В результате классовой борьбы в Европе во второй половине XIX в. трудами основоположников марксизма сформировался и зазвучал в общественной речи новый социальный
пафос (трудящиеся, эксплуататоры, пролетарская солидарность). Действие социального пафоса в революционных движениях в Европе было относительно недолгим. В Советской России на примере дискурса Л. Д. Троцкого можно наблюдать процесс постепенного замещения социального пафоса пафосом героико-патриотическим – акцент постепенно смещался на категорию долга перед страной, отечеством, «рабоче-крестьянской Россией» – понятиями, являющимися принадлежностью патриотического пафоса. Красноармейцев также призывали проявлять доблесть, опираясь на понятия воинской чести и стыда, характерные для древнейшего героического пафоса. При естественном ходе вещей, что показали уже события Советско-польской войны (1920 г.), социальный пафос должен был смениться пафосом национальным. Соответствующий закон общественной речи, гласит, что преобладающие пафосы общественной речи утверждают господствующую на данном историческом этапе систему общественных отношений; наш вывод подтверждается наблюдением Н. Фэркло, что «дискурсивные практики идеологизируются в той мере, в какой они способствуют поддержанию или подрыву властных отношений»33.Отказ от классовых ценностей фактически должен был означать переход к другой общественно-экономической формации, поэтому борьба с «русским шовинизмом» в СССР последовательно продолжалась до Великой Отечественной войны, когда на ноябрьском параде 1941 г. зазвучал сначала героико-патриотический пафос, а в 1945 г. в тосте И. В. Сталина за здоровье русского народа проявился и пафос национальный как результат кратковременного обращения партийно-политической номенклатуры к реалиям времени. С исчезновением военной угрозы из советской общественной речи национальный пафос практически исчез.
Нестойкость социального пафоса обусловила искусственное ограничение употребления прочих пафосов в советской общественной речи, что знаменовало собой становление и упрочение советской идеологии.

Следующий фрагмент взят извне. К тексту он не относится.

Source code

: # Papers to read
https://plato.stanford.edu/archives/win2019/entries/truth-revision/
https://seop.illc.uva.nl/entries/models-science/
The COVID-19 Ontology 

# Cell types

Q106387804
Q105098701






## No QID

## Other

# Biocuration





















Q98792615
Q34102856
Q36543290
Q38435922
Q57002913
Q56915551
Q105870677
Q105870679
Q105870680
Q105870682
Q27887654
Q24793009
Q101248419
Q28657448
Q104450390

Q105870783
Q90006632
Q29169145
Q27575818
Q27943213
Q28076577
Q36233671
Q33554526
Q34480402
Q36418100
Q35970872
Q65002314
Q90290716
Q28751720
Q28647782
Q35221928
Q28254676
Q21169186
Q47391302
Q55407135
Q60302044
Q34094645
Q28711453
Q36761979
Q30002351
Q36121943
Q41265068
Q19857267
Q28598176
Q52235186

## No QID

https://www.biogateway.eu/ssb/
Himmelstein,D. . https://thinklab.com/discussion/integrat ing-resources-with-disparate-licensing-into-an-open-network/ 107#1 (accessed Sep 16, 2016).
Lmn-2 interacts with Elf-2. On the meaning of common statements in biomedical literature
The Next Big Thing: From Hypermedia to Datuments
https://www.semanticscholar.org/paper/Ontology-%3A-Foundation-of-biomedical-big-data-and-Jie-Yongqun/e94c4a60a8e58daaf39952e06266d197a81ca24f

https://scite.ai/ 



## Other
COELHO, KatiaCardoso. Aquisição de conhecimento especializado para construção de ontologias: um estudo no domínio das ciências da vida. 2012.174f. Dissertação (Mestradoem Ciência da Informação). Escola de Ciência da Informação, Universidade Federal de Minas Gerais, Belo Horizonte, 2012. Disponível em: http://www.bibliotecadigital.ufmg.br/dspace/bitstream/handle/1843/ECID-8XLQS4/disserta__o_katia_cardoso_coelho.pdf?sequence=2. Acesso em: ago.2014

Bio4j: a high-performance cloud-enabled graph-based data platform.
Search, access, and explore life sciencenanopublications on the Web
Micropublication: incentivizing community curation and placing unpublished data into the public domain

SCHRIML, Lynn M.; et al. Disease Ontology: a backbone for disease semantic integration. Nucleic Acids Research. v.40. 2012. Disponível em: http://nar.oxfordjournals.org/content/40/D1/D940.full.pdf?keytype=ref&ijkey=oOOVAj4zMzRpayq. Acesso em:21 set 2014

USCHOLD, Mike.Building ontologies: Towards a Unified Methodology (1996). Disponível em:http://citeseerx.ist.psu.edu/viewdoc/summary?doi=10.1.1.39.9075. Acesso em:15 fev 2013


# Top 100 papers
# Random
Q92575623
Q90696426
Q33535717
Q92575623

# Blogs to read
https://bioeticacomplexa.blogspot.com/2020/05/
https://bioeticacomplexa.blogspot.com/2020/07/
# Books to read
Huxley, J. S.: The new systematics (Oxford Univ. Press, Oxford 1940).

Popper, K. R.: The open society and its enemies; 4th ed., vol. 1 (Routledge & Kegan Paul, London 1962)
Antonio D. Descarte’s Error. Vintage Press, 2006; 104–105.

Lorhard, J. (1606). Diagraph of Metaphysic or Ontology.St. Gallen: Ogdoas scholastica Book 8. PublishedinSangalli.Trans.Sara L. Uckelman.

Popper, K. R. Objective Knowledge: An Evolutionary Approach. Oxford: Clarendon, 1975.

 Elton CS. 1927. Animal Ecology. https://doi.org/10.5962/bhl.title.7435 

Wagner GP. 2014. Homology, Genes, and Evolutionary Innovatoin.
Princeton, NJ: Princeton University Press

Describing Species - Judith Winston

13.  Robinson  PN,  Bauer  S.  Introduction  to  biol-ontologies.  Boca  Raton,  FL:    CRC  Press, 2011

Объективно это имело негативные последствия. Ценности общественного сознания не могут укладываться в рамки одной идеи или идеологии, хотя бы в силу огромного количества различий в менталитете и культуре слагающих народ элементов. Как отмечал Д. Шарп, «идеология может разложиться, мифы и символы системы – потерять популярность», а «строгая приверженность идеологии, влияющая на восприятие реальности, мешает видеть действительные условия и потребности»34.Историю развития СССР после Второй мировой войны можно рассматривать как процесс постепенного и закономерного
заката социализма и возвращения к естественной динамике развития общественной речи (героический – религиозный – государственный – национальный – социальный – наднациональный пафос). Действительно, во времена «брежневского застоя» в общественной речи преобладал государственный пафос, который только по форме оперировал девальвировавшимися социально-классовыми категориями. Государственный пафос, вследствие активной роли государства в деле формирования нации, неизбежно должен был смениться пафосом национальным, что и произошло в 1991 году. Процесс этот, судя по всему, осознавался властями, поскольку в 1977 г. была предпринята попытка заявить о складывании в СССР новой социально-исторической общности, которую назвали «советский народ». От советского народа было уже недалеко до советской нации, которой (по Э. Геллнеру) позиционировала себя КПСС. Однако термины эти оказались явно нежизнеспособными, что показало мгновенное крушение, казалось, незыблемого монолита Советского государства.С начала Второй мировой войны до настоящего времени мы могли наблюдать процесс постепенного внедрения в общественную речь западного сообщества ценностей наднационального
пафоса (свобода, демократия, права человека). Родился этот пафос из необходимости взаимопонимания и согласования военных усилий стран антигитлеровской коалиции, одни из которых (Великобритания, США) руководствовались национальными, другие (СССР) – социальными ценностями. Все страны антигитлеровской коалиции, по крайней мере, на межгосударственном уровне в годы войны, оперируя концептом «свобода», стремились к общей цели – освобождению человечества от коричневой чумы.